Wyoming has become such a leader in studying migrations that Kauffman and the USGS corridor mapping team he leads were asked to work with other Western states.

“Now we’re exporting our approach to mapping — and using the maps to identify threats and conversation opportunities — to the rest of the western U.S.,” he says. Volume 1 of Ungulate Migrations of the Western United States was released in 2020, and volume 2 came out in April 2022. This successful partnership with Western states also involves tribal nations, such as the Eastern Shoshone and Northern Arapaho on the Wind River Indian Reservation.

“This atlas of ungulate migrations is an incredible resource for anyone who cares about the West’s big-game herds and the challenges they face,” says Whit Fosburgh, president and CEO of the Theodore Roosevelt Conservation Partnership. “The Theodore Roosevelt Conservation Partnership appreciates the commitment demonstrated by the Interior Department, USGS, and numerous Western states and tribes in delineating these crucial corridors.”

Zachary Lowe, executive director of the Western Association of Fish and Wildlife Agencies, adds: “The big-game corridor mapping program is strongly supported by Western fish and wildlife agencies and serves as a model of how empirical science facilitates collaborative landscape-level conservation efforts through state and federal cooperation. I am hard-pressed to think of many other successful landscape conservation efforts that have garnered such broad support from these diverse stakeholders so quickly.”

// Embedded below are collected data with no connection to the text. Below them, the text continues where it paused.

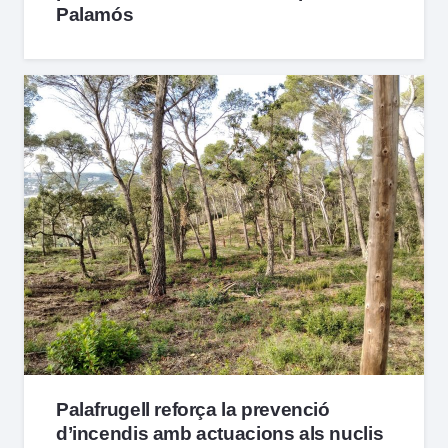
Palamós
Palafrugell reforça la prevenció
d’incendis amb actuacions als nuclis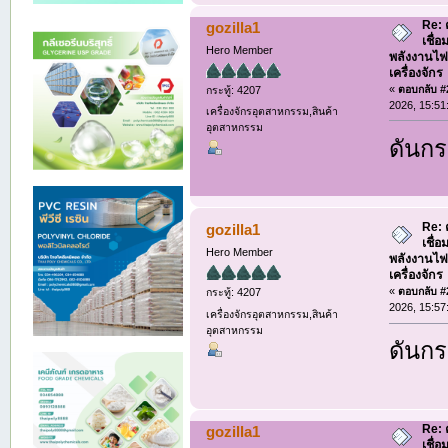
Re: 
gozilla1
เชื่
Hero Member
พลังงานไฟ
เครื่องจักร
«
ตอบกลับ #2
กระทู้: 4207
2026, 15:51
เครื่องจักรอุตสาหกรรม,สินค้า
อุตสาหกรรม
ดันกร
Re: 
gozilla1
เชื่
Hero Member
พลังงานไฟ
เครื่องจักร
«
ตอบกลับ #2
กระทู้: 4207
2026, 15:57
เครื่องจักรอุตสาหกรรม,สินค้า
อุตสาหกรรม
ดันกร
Re: 
gozilla1
เชื่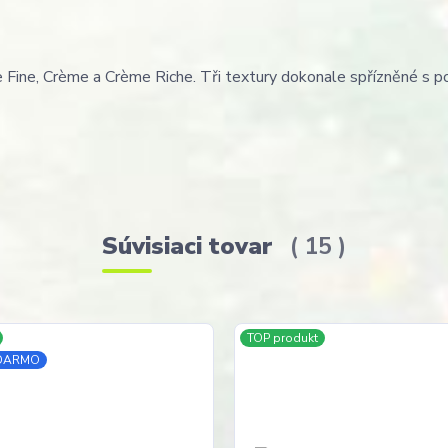
e Fine, Crème a Crème Riche. Tři textury dokonale spřízněné s p
Súvisiaci tovar
15
TOP produkt
ADARMO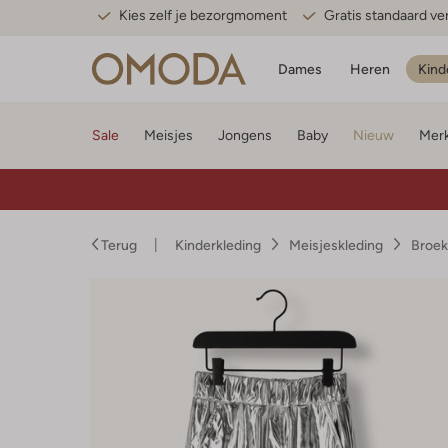
Kies zelf je bezorgmoment
Gratis standaard v
Dames
Heren
Kind
Sale
Meisjes
Jongens
Baby
Nieuw
Mer
Terug
Kinderkleding
Meisjeskleding
Broek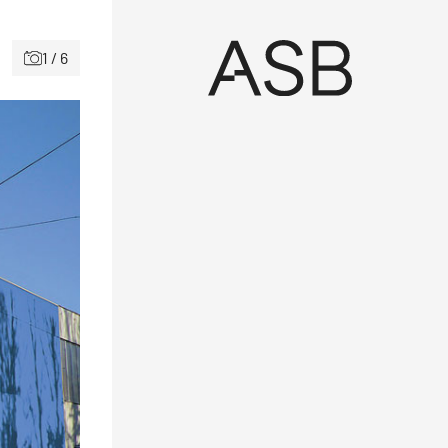
1 / 6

In the coming year, WMI and the USGS corridor mapping team will collaborate with Western wildlife agencies to complete volumes 3 and 4 of Ungulate Migrations of the Western United States and will work with local partners toward the goal of mapping the most significant ungulate migrations in Wyoming. Long term, WMI aims to keep advancing appreciation for Wyoming’s amazing migrations and providing the science needed to keep herds moving across the American West into the future.